EXERCISE DIRECTIONS: Both the line containing "home bedroom from" and the last line of the listing are included: write out exactly the lines from one to the other.

★ ★ ★

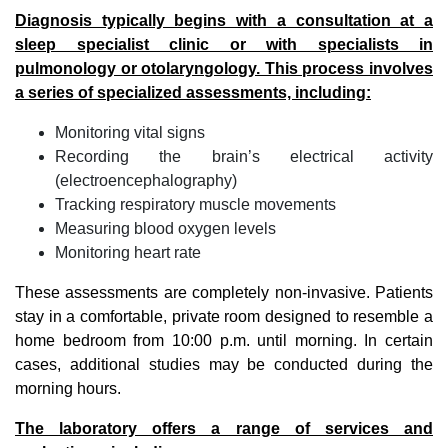
Diagnosis typically begins with a consultation at a
sleep specialist clinic or with specialists in
pulmonology or otolaryngology. This process involves
a series of specialized assessments, including:
Monitoring vital signs
Recording the brain’s electrical activity
(electroencephalography)
Tracking respiratory muscle movements
Measuring blood oxygen levels
Monitoring heart rate
These assessments are completely non-invasive. Patients
stay in a comfortable, private room designed to resemble a
home bedroom from 10:00 p.m. until morning. In certain
cases, additional studies may be conducted during the
morning hours.
The laboratory offers a range of services and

★ ★ ★

SOLUTION FOR THIS EXERCISE:
home bedroom from 10:00 p.m. until morning. In certain
cases, additional studies may be conducted during the
morning hours.
The laboratory offers a range of services and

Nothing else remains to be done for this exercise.